Mais alguns centímetros e algo lhe tocou o pescoço, o enchendo de arrepios febris, que lhe reduziram a temperatura do corpo pra um grau inferior ao da mão a tocá-lo. Segurando o grito que ecoava em sua alma, ele virou devagar: havia uma mão decepada. Seu travesseiro estava marcado por uma mancha derramada da mesma espessura e cor da gosma grudada naquela mão. No mesmo instante ele puxou o braço direito, apenas pra se revelar estar amputado; os cortes mostravam que sua mão fora decepada por furos violentos. O frio sentido se tornou feroz a ponto de esbranquiçá-lo: aquela coisa em seu travesseiro, a carregar a morte e de um odor nefasto, era a sua mão.

O celular continuou flutuando mesmo após puxar o braço, então uma imagem a qual seus pesadelos mais perturbados jamais poderia conceber surgiu na tela, fazendo-o soltar um grito alucinado de dor, pavor e desespero, que ecoou pelo espaço vazio da caverna e pôs todos os pelos em pé, seu instinto reagia feito gato ameaçado. Antes de perder os sentidos frente a visão aterradora, a tela foi bloqueada e o silêncio se fez, desapareceu o som do vento, a água caindo, o eco, também seu grito. Ele começou a socar a cama, mas até sua capacidade de emitir som havia desaparecido. Antes do celular cair, se perdendo na escuridão que a tudo consumia, foi possível vê-lo marcar exatamente três da madrugada, de 31 de outubro.

Prestes a fugir, a mão que segurava o dispositivo lhe sorriu, o fazendo congelar até a alma e ele ficou sem poder se mover. As trevas sepulcrais em forma de mão malfeita foi pra cima dele causando um terror visceral. Mas o que o fez tremer e balbuciar não foi o fato da coisa ir pra cima dele, mas sua capacidade de sorrir, ainda mais daquele jeito perturbador que lhe impregnou na retina, estatelando seus olhos, sem que as pálpebras pudessem fechar, fazendo a mente paralisar com a imagem perturbadora enquanto seu corpo era perfurado sem pressa. Afinal, a escuridão ainda se estenderia por horas a fio no nefasto interior da perturbação enlouquecedora.


#papolivre

Enquanto revisava “Panapaná“, em plena madrugada, esse insight surgiu com a ilusão de ótica causada pela escuridão, a se misturar com o sono, que me fez ver minha mão sombreada, então a frase “desconhecia a própria mão” soou em minha mente. Por se tratar apenas disso, a escrevi como um microconto, mas ao invés de duas frases ela ficou com três.
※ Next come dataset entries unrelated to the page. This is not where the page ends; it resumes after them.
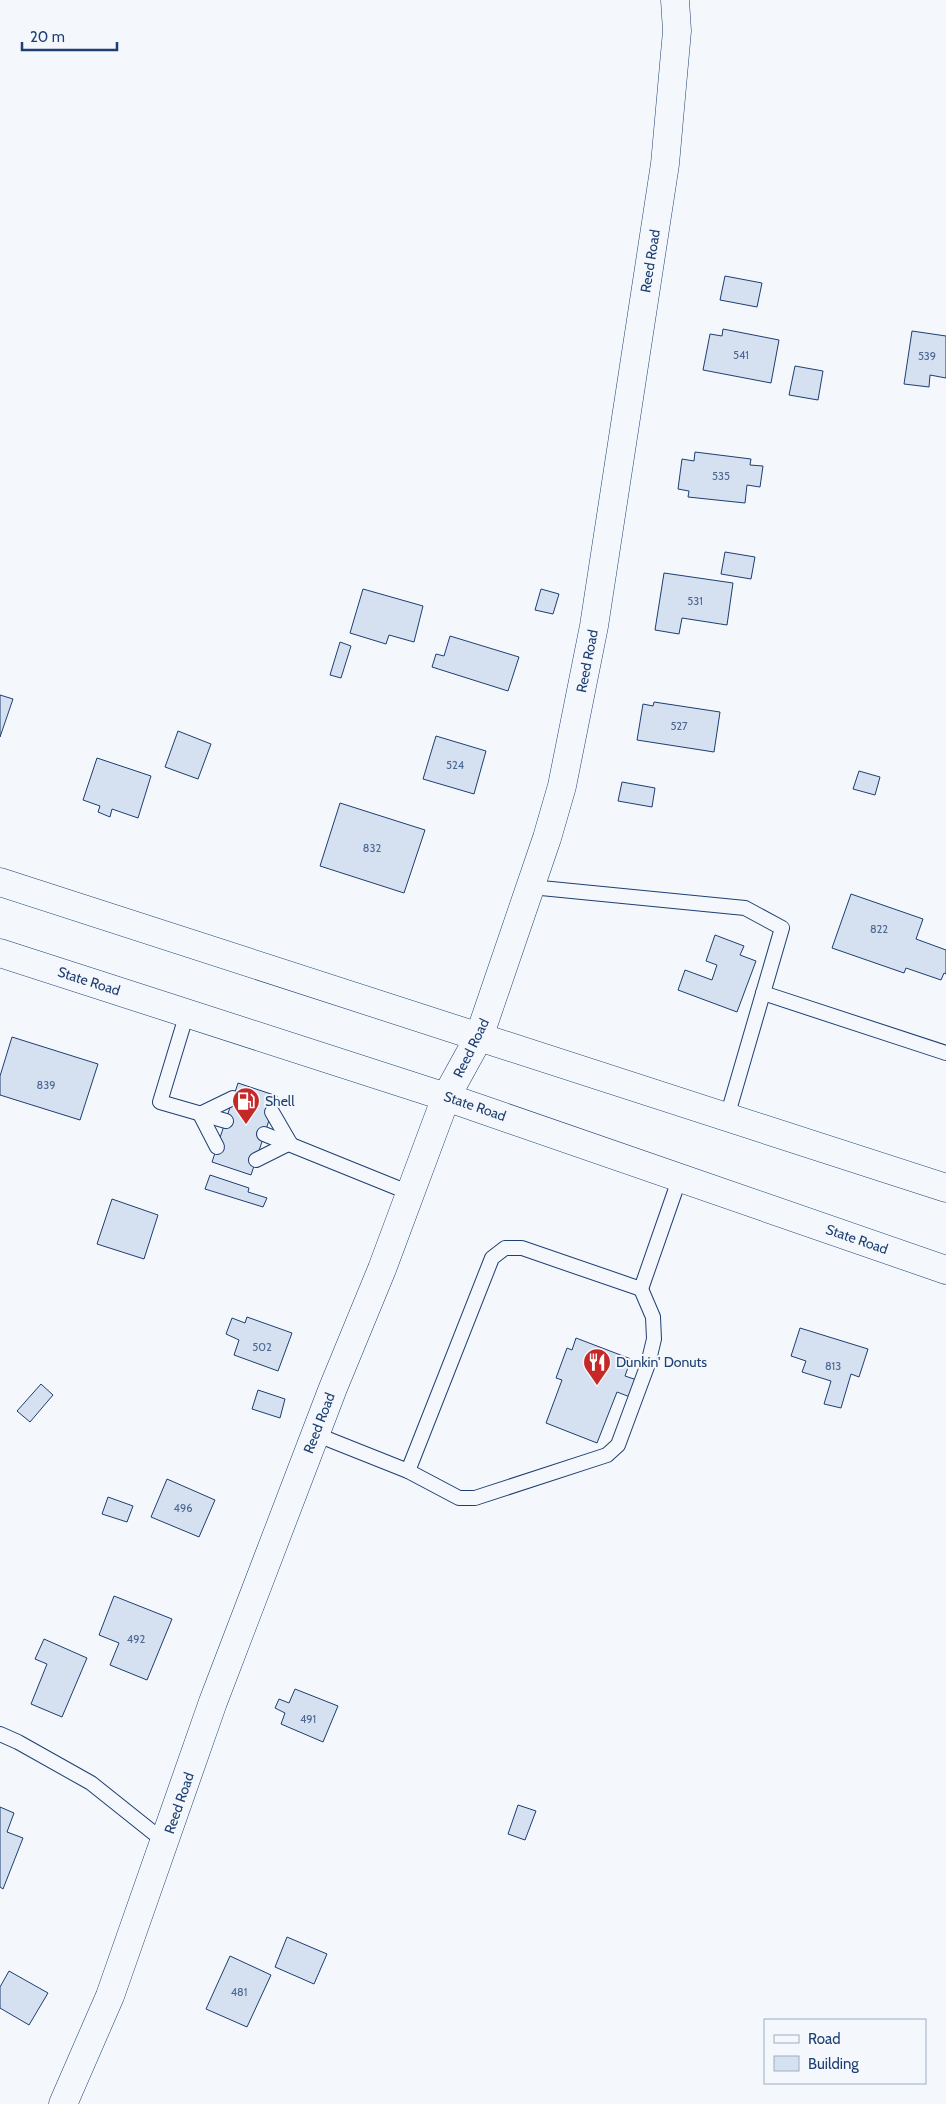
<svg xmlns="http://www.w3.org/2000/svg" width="946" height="2104" font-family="Cabin,sans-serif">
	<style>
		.building { fill: #d5e0f0; stroke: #1d3f73 }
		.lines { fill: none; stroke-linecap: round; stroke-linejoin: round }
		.lane-casing { stroke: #1d3f73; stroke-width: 16 }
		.secondary-casing { stroke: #1d3f73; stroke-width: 29 }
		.primary-casing { stroke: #1d3f73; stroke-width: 29 }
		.lane { stroke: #f4f7fb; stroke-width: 14 }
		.secondary { stroke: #f4f7fb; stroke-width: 28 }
		.primary { stroke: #f4f7fb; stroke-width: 28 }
		.labels { text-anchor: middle; stroke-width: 4; stroke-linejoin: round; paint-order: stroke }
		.number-label { font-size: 11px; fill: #4b6792 }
		.street-label { font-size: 14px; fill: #1d3f73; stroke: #f4f7fb }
		.poi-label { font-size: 14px; fill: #1d3f73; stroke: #f4f7fb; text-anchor: start }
	</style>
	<rect width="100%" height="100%" fill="#f4f7fb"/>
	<g class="building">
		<path d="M 725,276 L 762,283 L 757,307 L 720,300 Z"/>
		<path d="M 723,329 L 779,340 L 771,383 L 703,370 L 710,334 L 722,336 Z"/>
		<path d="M 912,331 L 946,336 L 946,378 L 930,375 L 929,387 L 904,384 Z"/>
		<path d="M 795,366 L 823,371 L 818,400 L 789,395 Z"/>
		<path d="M 695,452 L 751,459 L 750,465 L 763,466 L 760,487 L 747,485 L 745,503 L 688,497 L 689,491 L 678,489 L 682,459 L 694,461 Z"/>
		<path d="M 725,552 L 755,557 L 751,579 L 721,574 Z"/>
		<path d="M 664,573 L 733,583 L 727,625 L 682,618 L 679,634 L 655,630 Z"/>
		<path d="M 363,589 L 423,606 L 414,642 L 389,635 L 386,644 L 350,633 Z"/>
		<path d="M 541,589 L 559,594 L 553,614 L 535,610 Z"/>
		<path d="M 450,636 L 519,657 L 508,691 L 432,667 L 436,654 L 444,656 Z"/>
		<path d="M 340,642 L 351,646 L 341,678 L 330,675 Z"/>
		<path d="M 0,695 L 13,699 L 0,737 Z"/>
		<path d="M 654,702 L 720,712 L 714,752 L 637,740 L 643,704 L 653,706 Z"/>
		<path d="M 178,731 L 211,744 L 198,779 L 165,767 Z"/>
		<path d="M 436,736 L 486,751 L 474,794 L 423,779 Z"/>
		<path d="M 97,758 L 151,776 L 138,818 L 112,809 L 110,817 L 98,812 L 100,806 L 83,800 Z"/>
		<path d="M 859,771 L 880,777 L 875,795 L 853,789 Z"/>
		<path d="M 622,782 L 655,788 L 652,807 L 618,801 Z"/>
		<path d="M 340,803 L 425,830 L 404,893 L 320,866 Z"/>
		<path d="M 851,894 L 923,919 L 916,939 L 946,950 L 946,974 L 944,973 L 941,980 L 906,968 L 904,973 L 832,948 Z"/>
		<path d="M 715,935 L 744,946 L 740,955 L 756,961 L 737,1012 L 678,990 L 685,970 L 712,980 L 717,965 L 706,961 Z"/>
		<path d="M 12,1037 L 98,1064 L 80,1120 L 0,1095 L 0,1076 Z"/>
		<path d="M 238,1083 L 277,1096 L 251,1175 L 212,1162 Z"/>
		<path d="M 210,1175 L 249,1188 L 248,1192 L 267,1198 L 263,1207 L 205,1189 Z"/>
		<path d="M 112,1199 L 158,1215 L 144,1259 L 97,1244 Z"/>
		<path d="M 247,1317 L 292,1333 L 278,1371 L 234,1355 L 239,1340 L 226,1334 L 232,1318 L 245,1323 Z"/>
		<path d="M 800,1328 L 868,1349 L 859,1377 L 851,1374 L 841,1408 L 824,1404 L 831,1381 L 802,1372 L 806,1361 L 791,1356 Z"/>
		<path d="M 576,1338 L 631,1359 L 625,1376 L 637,1380 L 630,1397 L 617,1392 L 597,1443 L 546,1423 L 562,1380 L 556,1378 L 567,1348 L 572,1350 Z"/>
		<path d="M 41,1384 L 53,1395 L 30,1422 L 17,1411 Z"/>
		<path d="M 258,1390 L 285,1399 L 280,1418 L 252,1409 Z"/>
		<path d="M 167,1479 L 215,1500 L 199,1537 L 151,1517 Z"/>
		<path d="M 108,1497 L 133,1506 L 127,1522 L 102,1514 Z"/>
		<path d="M 114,1596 L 172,1619 L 147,1680 L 110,1665 L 119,1643 L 99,1635 Z"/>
		<path d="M 44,1639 L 87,1658 L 62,1717 L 31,1704 L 47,1664 L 35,1659 Z"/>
		<path d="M 295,1689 L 338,1706 L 323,1742 L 281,1724 L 285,1713 L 275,1708 L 279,1699 L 289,1703 Z"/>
		<path d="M 518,1805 L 536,1811 L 525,1840 L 508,1834 Z"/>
		<path d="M 0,1807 L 14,1813 L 7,1832 L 23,1838 L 3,1889 L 0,1887 Z"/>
		<path d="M 287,1937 L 327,1954 L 314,1984 L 275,1967 Z"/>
		<path d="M 230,1956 L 271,1975 L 247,2027 L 206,2009 Z"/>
		<path d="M 9,1971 L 48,1993 L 29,2025 L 0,2008 L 0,1987 Z"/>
	</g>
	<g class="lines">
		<g class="lane-casing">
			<g id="lane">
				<path d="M 531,887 L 745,908 L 782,928 L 727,1117"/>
				<path d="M 763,993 L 946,1053"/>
				<path d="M 187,1013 L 160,1102 L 226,1121"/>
				<path d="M 272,1112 L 290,1143"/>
				<path d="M 200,1114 L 217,1147"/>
				<path d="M 200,1114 L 233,1098"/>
				<path d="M 264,1134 L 410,1193"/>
				<path d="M 256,1160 L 290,1143"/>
				<path d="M 315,1434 L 408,1471 L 492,1258 L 505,1248 L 522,1248 L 641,1289 L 680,1177"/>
				<path d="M 408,1471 L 459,1498 L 475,1498 L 607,1455 L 618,1445 L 648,1364 L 654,1339 L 653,1317 L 641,1289"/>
				<path d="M 0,1734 L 18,1742 L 91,1783 L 165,1842"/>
			</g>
		</g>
		<g class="secondary-casing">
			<path id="secondary" d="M 63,2104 L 110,1996 L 213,1702 L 333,1388 L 382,1269 L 446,1097 L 479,1037 L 547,838 L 562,786 L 594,626 L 665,164 L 677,31 L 675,0"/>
		</g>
		<g class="primary-casing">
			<g id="primary">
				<path d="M 0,882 L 946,1188"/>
				<path d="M 0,953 L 446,1097 L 946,1270"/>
			</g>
		</g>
		<use href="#lane" class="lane"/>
		<use href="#secondary" class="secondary"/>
		<use href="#primary" class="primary"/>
	</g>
	<defs>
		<g id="fuel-pin" transform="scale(1.4375)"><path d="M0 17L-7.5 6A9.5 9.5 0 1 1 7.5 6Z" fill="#c62828" stroke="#f4f7fb"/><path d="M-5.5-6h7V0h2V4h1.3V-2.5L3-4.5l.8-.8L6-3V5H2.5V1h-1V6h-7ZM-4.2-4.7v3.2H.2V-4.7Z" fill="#fff"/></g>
		<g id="restaurant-pin" transform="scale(1.4375)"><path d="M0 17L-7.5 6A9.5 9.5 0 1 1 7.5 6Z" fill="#c62828" stroke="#f4f7fb"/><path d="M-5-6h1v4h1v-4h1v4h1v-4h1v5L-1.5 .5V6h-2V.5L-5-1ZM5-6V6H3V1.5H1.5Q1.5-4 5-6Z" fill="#fff"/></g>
	</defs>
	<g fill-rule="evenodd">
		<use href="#fuel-pin" x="246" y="1101"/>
		<use href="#restaurant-pin" x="597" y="1362"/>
	</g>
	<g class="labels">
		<g class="number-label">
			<text x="741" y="359">541</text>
			<text x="927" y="360">539</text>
			<text x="721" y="480">535</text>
			<text x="695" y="605">531</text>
			<text x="679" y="730">527</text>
			<text x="455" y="769">524</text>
			<text x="372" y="852">832</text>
			<text x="879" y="933">822</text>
			<text x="46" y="1089">839</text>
			<text x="262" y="1351">502</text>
			<text x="833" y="1370">813</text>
			<text x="183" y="1512">496</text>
			<text x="136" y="1643">492</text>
			<text x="308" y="1723">491</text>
			<text x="239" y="1996">481</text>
		</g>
		<g class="street-label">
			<text transform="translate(650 261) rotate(-81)" y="5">Reed Road</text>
			<text transform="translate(587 661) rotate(-79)" y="5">Reed Road</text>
			<text transform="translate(89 981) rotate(18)" y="5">State Road</text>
			<text transform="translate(471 1048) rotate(-64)" y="5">Reed Road</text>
			<text transform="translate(475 1106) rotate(19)" y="5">State Road</text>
			<text transform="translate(857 1239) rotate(19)" y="5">State Road</text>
			<text transform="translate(319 1423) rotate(-69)" y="5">Reed Road</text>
			<text transform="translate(179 1803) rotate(-71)" y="5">Reed Road</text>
		</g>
		<g class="poi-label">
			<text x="265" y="1106">Shell</text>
			<text x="616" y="1367">Dunkin' Donuts</text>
		</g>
	</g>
	<rect x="764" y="2019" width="162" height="65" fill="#f4f7fb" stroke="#9eadc5"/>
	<rect x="774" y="2035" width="25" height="8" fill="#f4f7fb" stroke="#9eadc5"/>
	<text x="808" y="2044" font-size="15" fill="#1d3f73">Road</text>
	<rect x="774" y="2056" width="25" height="15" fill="#d5e0f0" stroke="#9eadc5"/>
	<text x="808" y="2069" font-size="15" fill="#1d3f73">Building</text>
	<path d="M22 42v8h95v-8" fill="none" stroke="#1d3f73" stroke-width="2.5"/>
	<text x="30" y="42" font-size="15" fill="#1d3f73" stroke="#f4f7fb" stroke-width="4" paint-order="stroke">20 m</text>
</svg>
Desde quando descobri esse gênero curtíssimo de história com o Carlos Seabra, ainda mais após conhecer o subreddit “TwoSentenceHorror“, produzi uma infinidade de microcontos, a maioria de terror – sem intensão de divulgá-los, apenas pra exercer o poder da síntese, utilizando o recurso de mostrar ao invés de contar, também pra despachar o riacho de insights que me tomam a mente. Apesar de curta, ela possui imenso potencial, inclusive o subreddit acabou inspirando a premiada série “Terror em duas frases” (“Two Sentence Horror Stories”, de 2019) – ansioso pela terceira temporada – com episódios criados a partir dessas frases.

Como esse conto ficou maior que o máximo permitido pro gênero, aproveitei o mês do terror e aumentei a história pra ambientá-la com um clima mais pesado, e esse é o resultado. Que além da pontinha de terror, também faz um alerta pros efeitos negativos do uso excessivo de dispositivos, ainda mais à noite, que pode inclusive causar insônia. Espero que você se lembre dele dá próxima vez em que acordar de madrugada pra mexer no celular. Essa história faz parte da #calafrio que trará mais histórias de terror até o fim de novembro – ou mais, já que ando numa inspiração arrepiante.